Aristotle wrote:jinftl wrote:Ike has been trying in some way to do this for days now....he has made it from cuba across the entire gulf...and the surge reflects this...but luckily the max winds are not as bad as they could be. i don't see a massive increase in winds taking place as he closes in on land...he is butting against the north american continent, not an island in the bahamas. soon, more and more of his circulation will be over land that is not swampy, close to another water source, etc.

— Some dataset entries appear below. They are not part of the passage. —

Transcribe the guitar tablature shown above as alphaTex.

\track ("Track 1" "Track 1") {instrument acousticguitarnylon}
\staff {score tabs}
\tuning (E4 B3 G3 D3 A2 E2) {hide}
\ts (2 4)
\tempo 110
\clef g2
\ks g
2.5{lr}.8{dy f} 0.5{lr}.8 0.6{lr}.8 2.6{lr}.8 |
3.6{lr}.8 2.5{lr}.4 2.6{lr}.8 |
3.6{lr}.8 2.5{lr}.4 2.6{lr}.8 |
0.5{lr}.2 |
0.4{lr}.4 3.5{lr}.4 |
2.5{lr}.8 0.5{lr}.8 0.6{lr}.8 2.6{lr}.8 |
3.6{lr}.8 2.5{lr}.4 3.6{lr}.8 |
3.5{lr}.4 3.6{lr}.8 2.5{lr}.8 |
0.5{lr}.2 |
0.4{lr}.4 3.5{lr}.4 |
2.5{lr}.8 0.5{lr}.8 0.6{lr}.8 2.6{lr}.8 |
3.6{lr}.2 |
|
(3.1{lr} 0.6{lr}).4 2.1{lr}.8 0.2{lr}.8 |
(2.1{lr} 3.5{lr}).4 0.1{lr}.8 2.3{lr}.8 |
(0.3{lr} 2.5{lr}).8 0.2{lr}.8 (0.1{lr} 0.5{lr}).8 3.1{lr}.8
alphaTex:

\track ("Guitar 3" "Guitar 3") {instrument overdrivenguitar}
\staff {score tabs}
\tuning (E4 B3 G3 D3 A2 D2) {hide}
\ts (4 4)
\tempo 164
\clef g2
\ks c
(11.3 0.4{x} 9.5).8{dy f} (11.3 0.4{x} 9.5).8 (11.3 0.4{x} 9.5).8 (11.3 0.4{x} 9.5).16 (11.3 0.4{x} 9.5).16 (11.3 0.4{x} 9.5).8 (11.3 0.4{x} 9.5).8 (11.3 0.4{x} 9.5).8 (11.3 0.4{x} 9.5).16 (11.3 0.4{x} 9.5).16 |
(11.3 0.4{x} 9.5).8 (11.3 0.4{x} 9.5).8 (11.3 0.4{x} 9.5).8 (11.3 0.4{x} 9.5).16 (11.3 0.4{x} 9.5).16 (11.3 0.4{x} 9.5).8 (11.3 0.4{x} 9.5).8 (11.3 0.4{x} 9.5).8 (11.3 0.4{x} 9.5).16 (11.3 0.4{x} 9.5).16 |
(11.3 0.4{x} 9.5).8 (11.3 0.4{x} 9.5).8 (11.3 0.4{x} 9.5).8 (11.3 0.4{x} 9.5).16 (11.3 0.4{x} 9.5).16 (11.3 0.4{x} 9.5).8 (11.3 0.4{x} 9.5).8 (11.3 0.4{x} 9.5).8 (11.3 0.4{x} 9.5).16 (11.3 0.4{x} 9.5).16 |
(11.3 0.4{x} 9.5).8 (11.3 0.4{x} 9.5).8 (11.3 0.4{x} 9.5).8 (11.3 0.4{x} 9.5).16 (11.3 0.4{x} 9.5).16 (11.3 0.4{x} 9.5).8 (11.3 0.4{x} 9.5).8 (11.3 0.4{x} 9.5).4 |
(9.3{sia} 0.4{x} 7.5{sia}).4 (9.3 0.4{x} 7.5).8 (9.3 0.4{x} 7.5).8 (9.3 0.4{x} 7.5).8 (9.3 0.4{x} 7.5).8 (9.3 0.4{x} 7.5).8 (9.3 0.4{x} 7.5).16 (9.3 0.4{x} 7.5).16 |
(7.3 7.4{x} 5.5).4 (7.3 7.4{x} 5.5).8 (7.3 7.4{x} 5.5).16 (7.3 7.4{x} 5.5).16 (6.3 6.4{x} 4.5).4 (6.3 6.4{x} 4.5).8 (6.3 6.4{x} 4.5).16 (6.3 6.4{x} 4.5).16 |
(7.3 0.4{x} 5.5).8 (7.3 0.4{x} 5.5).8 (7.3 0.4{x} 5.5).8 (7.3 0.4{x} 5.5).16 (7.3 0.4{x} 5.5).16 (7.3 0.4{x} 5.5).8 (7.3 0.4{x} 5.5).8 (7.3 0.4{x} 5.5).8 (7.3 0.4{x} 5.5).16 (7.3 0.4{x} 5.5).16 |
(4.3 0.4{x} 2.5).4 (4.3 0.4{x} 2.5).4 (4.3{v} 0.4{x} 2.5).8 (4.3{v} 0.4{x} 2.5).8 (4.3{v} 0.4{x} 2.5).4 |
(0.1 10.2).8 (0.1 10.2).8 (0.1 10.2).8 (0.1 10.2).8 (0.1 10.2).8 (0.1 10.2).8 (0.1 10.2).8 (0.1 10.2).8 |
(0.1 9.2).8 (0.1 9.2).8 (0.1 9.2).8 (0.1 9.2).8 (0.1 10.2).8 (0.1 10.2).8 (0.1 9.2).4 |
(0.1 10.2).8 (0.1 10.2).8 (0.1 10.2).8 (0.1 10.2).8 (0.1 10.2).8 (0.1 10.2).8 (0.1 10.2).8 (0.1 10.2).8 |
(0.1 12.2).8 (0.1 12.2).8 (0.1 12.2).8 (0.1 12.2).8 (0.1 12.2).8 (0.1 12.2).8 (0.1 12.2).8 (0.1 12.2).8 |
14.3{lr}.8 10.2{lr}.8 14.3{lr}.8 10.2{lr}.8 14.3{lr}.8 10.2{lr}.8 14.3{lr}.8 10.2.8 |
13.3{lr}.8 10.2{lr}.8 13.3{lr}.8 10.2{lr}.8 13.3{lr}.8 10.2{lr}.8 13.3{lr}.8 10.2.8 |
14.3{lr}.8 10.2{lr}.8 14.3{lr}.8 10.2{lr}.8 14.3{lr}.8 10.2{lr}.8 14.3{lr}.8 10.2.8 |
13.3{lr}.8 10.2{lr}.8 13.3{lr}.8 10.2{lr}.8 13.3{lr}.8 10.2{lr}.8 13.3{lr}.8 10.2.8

A cat 3 is still possible but at this point, that should not result in much of the way of additional preparation since a cat 4+ surge has been warned of for over a day and people inland should be ready for more likely than not Cat1/Cat2 conditions...even if landfall is at a Cat 3.Jijenji wrote:The latest discussion says that Ike has no organized inner core...but to this amateur it looks like he is trying to wrap around a MASSIVE eye wall from the remnants of all the others. Not typical hurricane dynamics, but Ike has never really been typical in the GOM.
I think what you have to remember about this going to a Cat 3 (if it does). Remember they are keeping it a cat 2 even thought the surface winds don't justify Cat 2 strength. We saw SL winds at around 60 and 70 mph. If this becomes a justifiable CAT 3 with CAT 3 SL winds. That represents a huge jump. Just from the stand point of last night! Am I right?
I don't think that 10 mph stronger or weaker is relevant since this looks to be mostly a water (surge) event.